In order to generate the transfer formula in the most familiar context, one begins with a differential graded algebra \((A,\cdot)\) equipped with a compatible bilinear pairing. The linear transfer data consists of a choice of representatives for the homology \(H\) of \(A\) (understood as an inclusion operator), a projection operator from \(A\) to \(H\), and a chain homotopy between the composition of these two and the identity in the algebra. One generates operations on \(H\) by considering decorated trivalent ribbon graphs whose external edges are decorated with inclusion and projection operators, whose internal edges are decorated with the chain homotopy, and whose trivalent vertices are decorated with the product in \(A\). Using the bilinear pairing, such a decorated graph yields a well-defined operation among the tensor powers of \(H\). Summing appropriately over these yields a modular \(A_\infty\) structure on \(H\) equivalent to the original structure on \(A\).
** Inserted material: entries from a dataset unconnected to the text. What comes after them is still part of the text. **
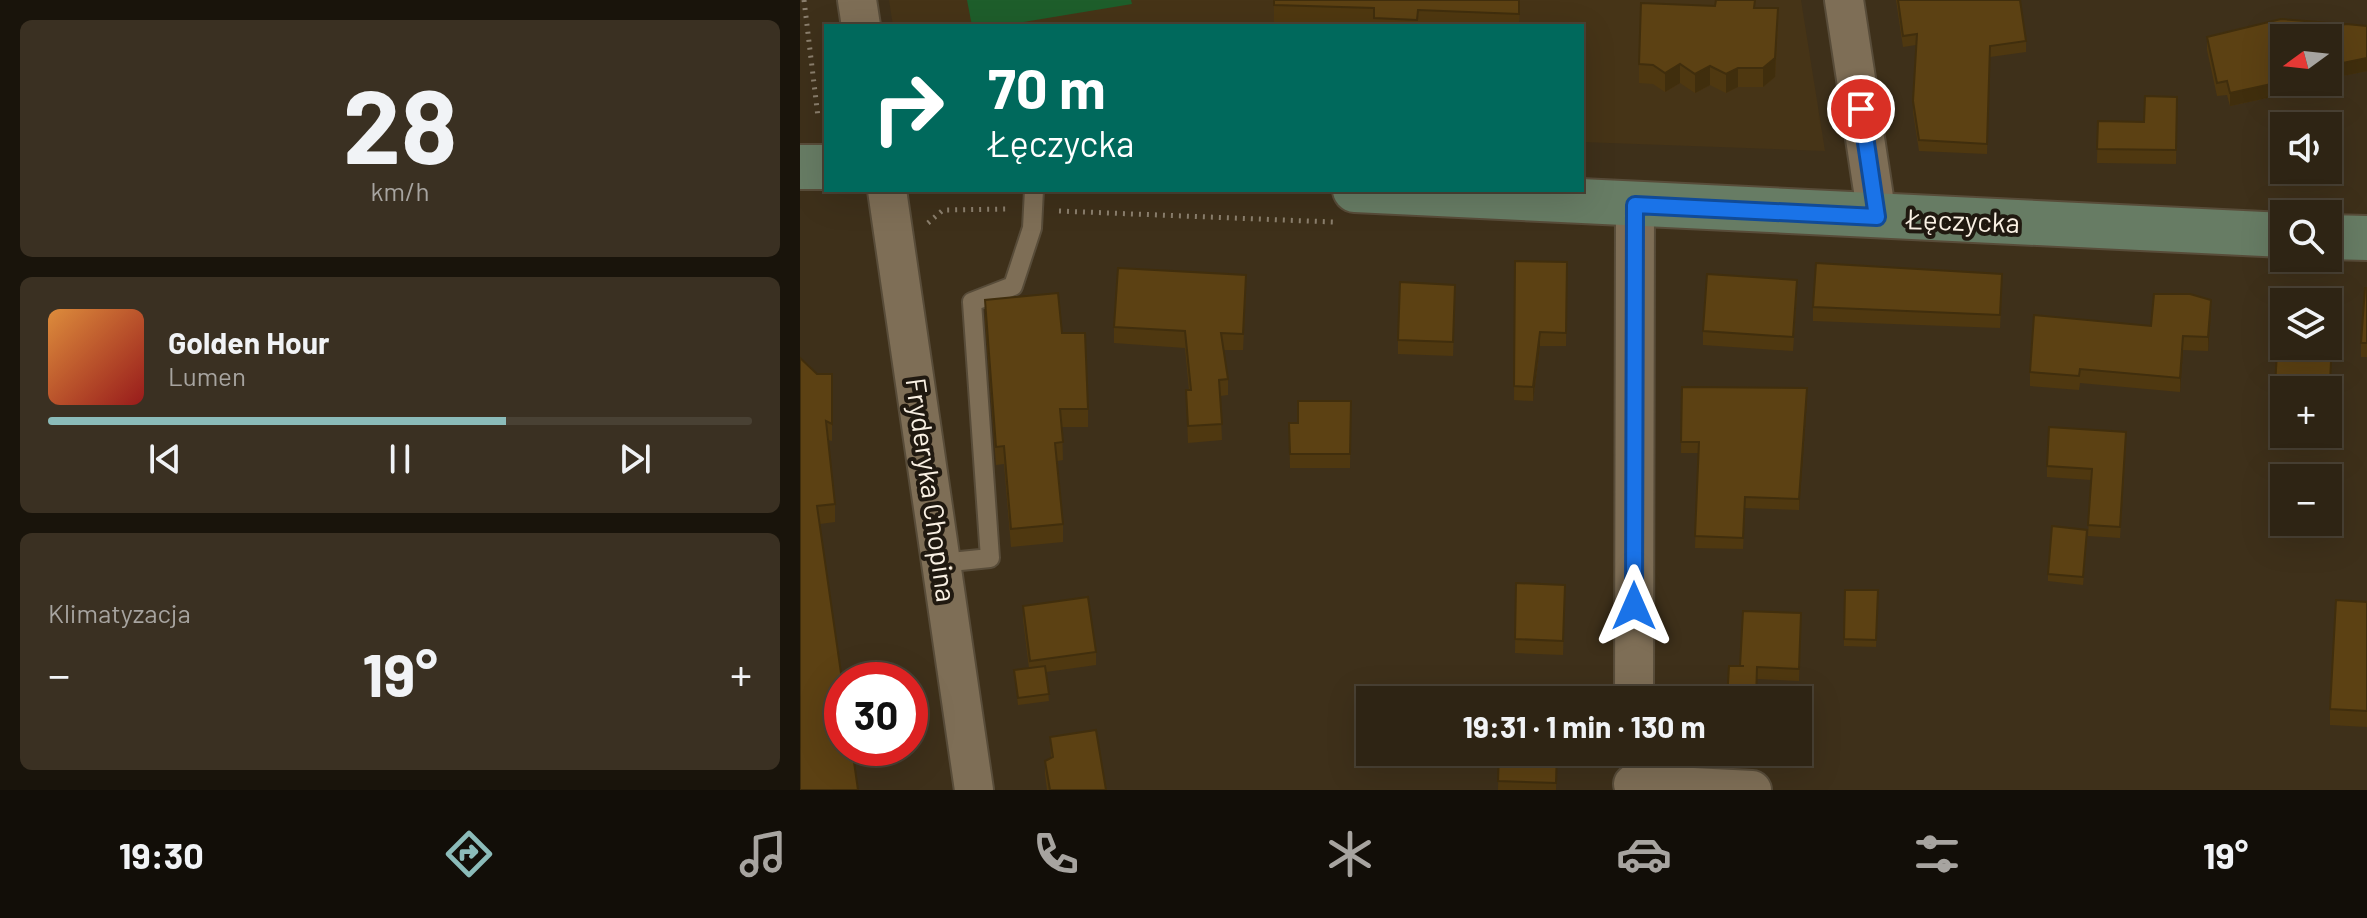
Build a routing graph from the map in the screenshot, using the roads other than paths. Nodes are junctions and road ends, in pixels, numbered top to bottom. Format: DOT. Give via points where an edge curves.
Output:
graph roads {
  1 [pos="857,0"];
  2 [pos="1844,0"];
  3 [pos="861,24"];
  4 [pos="800,167"];
  5 [pos="824,167"];
  6 [pos="887,192"];
  7 [pos="1034,192"];
  8 [pos="1635,205"];
  9 [pos="1345,206"];
  10 [pos="1877,217"];
  11 [pos="2270,234"];
  12 [pos="2342,237"];
  13 [pos="2367,238"];
  14 [pos="941,563"];
  15 [pos="1634,686"];
  16 [pos="1633,775"];
  17 [pos="974,790"];
  18 [pos="1752,790"];
  1 -- 3 [label="street"];
  2 -- 10 [label="street"];
  4 -- 5 [label="street"];
  6 -- 14 [label="street, Fryderyka Chopina"];
  7 -- 14 [label="lane" via="1032,228 1013,286 972,302 990,558"];
  8 -- 9 [label="street, Łęczycka"];
  8 -- 10 [label="street, Łęczycka"];
  8 -- 15 [label="street"];
  10 -- 11 [label="street, Łęczycka"];
  12 -- 13 [label="street"];
  14 -- 17 [label="street, Fryderyka Chopina"];
  16 -- 18 [label="street"];
}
In more generality, one could start with an algebra \(A\) over any modular operad \(\mathcal{P}\) and the same type of linear transfer data to its homology \(H\). In this context, vertices of valence \(n\) may be decorated with operations of arity \(n-1\) in \(\mathcal{P}\). The resulting structure on \(H\) is a strongly homotopy \(\mathcal{P}\)-algebra (or \(\mathcal{P}_\infty\) algebra).
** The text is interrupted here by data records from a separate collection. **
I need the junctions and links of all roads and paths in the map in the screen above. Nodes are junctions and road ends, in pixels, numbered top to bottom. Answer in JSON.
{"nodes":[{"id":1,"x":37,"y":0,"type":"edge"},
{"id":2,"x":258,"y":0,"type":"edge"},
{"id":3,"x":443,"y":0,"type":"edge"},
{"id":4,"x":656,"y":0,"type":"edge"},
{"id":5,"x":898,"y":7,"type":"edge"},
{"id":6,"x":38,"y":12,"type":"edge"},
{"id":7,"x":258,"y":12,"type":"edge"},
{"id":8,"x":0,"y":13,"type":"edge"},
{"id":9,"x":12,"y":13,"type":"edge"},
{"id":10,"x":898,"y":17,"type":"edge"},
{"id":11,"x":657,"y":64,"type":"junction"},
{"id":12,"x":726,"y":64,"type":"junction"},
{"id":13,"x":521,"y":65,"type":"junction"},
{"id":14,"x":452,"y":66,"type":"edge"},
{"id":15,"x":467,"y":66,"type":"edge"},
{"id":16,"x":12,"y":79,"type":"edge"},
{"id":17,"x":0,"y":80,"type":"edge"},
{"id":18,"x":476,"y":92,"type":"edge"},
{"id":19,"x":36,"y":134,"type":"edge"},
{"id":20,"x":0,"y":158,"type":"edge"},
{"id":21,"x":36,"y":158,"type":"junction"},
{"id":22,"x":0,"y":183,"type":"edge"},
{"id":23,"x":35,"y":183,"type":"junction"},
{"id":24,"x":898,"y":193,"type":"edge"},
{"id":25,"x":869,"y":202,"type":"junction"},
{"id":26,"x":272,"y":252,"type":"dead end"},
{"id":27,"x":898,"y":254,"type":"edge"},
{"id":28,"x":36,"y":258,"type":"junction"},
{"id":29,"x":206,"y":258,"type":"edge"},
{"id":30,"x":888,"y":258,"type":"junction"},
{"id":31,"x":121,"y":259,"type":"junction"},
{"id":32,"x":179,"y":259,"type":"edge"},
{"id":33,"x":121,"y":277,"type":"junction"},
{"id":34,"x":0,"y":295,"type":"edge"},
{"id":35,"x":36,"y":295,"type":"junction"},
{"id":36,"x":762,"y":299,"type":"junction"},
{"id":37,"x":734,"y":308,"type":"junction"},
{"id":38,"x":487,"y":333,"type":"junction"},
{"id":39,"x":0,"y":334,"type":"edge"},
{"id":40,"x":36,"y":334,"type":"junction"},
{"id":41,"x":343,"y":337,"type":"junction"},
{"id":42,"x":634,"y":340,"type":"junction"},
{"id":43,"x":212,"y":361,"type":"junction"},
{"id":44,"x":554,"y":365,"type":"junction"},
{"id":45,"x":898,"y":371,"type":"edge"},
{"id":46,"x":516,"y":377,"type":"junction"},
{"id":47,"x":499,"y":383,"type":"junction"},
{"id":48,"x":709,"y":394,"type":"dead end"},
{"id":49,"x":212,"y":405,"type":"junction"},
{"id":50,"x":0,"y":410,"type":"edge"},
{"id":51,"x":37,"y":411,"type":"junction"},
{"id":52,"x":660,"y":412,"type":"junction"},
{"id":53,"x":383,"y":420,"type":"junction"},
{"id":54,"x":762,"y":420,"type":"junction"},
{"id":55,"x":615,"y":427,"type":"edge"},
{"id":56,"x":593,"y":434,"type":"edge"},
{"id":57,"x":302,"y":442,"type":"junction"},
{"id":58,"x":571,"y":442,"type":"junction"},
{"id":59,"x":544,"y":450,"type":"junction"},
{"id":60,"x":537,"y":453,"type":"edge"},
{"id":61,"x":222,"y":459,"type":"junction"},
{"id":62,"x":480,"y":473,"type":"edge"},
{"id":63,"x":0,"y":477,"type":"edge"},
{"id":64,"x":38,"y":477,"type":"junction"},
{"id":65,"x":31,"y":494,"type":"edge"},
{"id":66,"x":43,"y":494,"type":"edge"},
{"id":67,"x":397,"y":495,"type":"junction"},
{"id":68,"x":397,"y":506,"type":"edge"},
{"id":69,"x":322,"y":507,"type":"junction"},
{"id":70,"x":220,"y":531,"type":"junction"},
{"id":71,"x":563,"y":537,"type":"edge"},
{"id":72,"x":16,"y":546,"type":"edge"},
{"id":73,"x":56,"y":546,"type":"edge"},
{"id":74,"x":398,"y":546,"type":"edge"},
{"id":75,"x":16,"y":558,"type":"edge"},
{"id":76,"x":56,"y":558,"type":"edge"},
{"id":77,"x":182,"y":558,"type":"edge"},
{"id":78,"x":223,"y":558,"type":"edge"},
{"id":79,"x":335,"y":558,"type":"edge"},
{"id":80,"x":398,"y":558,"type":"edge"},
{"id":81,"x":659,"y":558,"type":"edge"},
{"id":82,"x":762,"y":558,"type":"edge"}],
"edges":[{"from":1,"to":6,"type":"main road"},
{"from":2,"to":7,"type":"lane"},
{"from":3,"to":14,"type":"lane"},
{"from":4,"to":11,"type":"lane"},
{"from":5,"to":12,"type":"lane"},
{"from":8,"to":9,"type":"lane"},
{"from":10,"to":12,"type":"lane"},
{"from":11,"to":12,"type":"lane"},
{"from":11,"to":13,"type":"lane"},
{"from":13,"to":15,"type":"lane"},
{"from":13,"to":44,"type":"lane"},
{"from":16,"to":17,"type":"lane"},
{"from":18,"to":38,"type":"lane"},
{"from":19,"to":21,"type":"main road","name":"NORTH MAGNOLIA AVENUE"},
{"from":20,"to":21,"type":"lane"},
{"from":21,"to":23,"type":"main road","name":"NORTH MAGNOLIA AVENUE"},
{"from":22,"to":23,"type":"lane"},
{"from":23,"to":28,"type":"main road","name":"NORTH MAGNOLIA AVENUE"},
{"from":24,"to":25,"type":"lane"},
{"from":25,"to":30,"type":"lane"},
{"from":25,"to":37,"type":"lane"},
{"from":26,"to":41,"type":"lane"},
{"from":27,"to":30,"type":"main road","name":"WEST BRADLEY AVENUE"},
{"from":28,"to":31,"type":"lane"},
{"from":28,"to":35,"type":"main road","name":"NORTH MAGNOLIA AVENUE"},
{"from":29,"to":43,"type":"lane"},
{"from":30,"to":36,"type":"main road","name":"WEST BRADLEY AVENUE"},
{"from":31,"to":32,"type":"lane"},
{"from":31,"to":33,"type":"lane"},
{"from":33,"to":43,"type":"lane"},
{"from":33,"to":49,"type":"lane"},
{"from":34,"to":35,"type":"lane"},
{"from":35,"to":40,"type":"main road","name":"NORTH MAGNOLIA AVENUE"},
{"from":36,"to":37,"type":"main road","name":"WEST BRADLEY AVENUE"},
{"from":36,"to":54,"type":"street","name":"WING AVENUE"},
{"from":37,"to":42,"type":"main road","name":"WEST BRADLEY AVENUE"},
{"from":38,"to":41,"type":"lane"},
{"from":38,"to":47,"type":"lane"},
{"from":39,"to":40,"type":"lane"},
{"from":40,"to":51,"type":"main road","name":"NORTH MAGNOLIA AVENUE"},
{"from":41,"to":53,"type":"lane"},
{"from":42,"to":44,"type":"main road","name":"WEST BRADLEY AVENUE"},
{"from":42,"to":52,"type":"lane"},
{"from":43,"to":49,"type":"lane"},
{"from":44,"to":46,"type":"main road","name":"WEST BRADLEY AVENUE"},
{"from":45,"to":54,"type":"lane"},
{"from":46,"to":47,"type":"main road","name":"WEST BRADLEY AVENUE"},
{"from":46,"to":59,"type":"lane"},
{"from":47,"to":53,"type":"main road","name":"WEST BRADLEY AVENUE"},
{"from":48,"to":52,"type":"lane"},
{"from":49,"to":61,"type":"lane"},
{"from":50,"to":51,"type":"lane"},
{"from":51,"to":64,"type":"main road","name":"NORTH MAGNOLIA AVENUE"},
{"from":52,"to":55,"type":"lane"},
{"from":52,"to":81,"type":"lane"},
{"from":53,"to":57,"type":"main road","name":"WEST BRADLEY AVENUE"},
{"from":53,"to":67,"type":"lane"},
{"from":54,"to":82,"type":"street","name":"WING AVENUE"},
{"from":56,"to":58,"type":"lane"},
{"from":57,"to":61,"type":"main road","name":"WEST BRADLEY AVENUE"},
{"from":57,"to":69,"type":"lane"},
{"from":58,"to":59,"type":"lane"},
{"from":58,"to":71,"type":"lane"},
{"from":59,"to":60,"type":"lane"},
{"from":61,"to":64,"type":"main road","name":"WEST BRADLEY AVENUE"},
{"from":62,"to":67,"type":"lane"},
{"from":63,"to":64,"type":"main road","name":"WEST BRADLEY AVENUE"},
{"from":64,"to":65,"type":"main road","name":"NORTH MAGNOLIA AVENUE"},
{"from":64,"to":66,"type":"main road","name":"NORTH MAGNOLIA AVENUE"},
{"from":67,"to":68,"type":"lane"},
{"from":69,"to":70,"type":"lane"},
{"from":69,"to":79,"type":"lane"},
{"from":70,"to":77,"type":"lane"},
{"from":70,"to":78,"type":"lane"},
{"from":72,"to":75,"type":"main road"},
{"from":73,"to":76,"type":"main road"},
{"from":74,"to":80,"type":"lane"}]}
The author further extends the construction, which is generally only taken in the differential-graded framework, to a physically-motivated case where the algebra \(A\) is equipped not with a differential but with a looser structure, a unary operator \(I\) compatible with the algebra which does not necessarily square to zero. In this case, one can still posit the existence of a linear space \(H\) equipped with an inclusion to \(A\) and a projection from \(A\) that are compatible with \(I\), and a “chain homotopy” which commutes with \(I^2\) and satisfies the usual relations of linear transfer data. If this data is given (contrary to an aside in the paper, a given algebra of this sort may only have trivial linear transfer data) then the same formulas still give a \(\mathcal{P}_\infty\) structure on \(H\). This extension is interesting and timely. There has been increased interest in curved algebraic structures in recent years and this extension seems to apply well to curved structures, among others.
The final section of the paper is an application of the formulas in a particular class of example, that of equivariant \(A_\infty\) matrix integrals. The input is a cyclic \(A_\infty\) algebra \(V\). Combining the transfer formula with his previous work, the author can construct an equivariantly closed differential form on a space closely related to \(V\).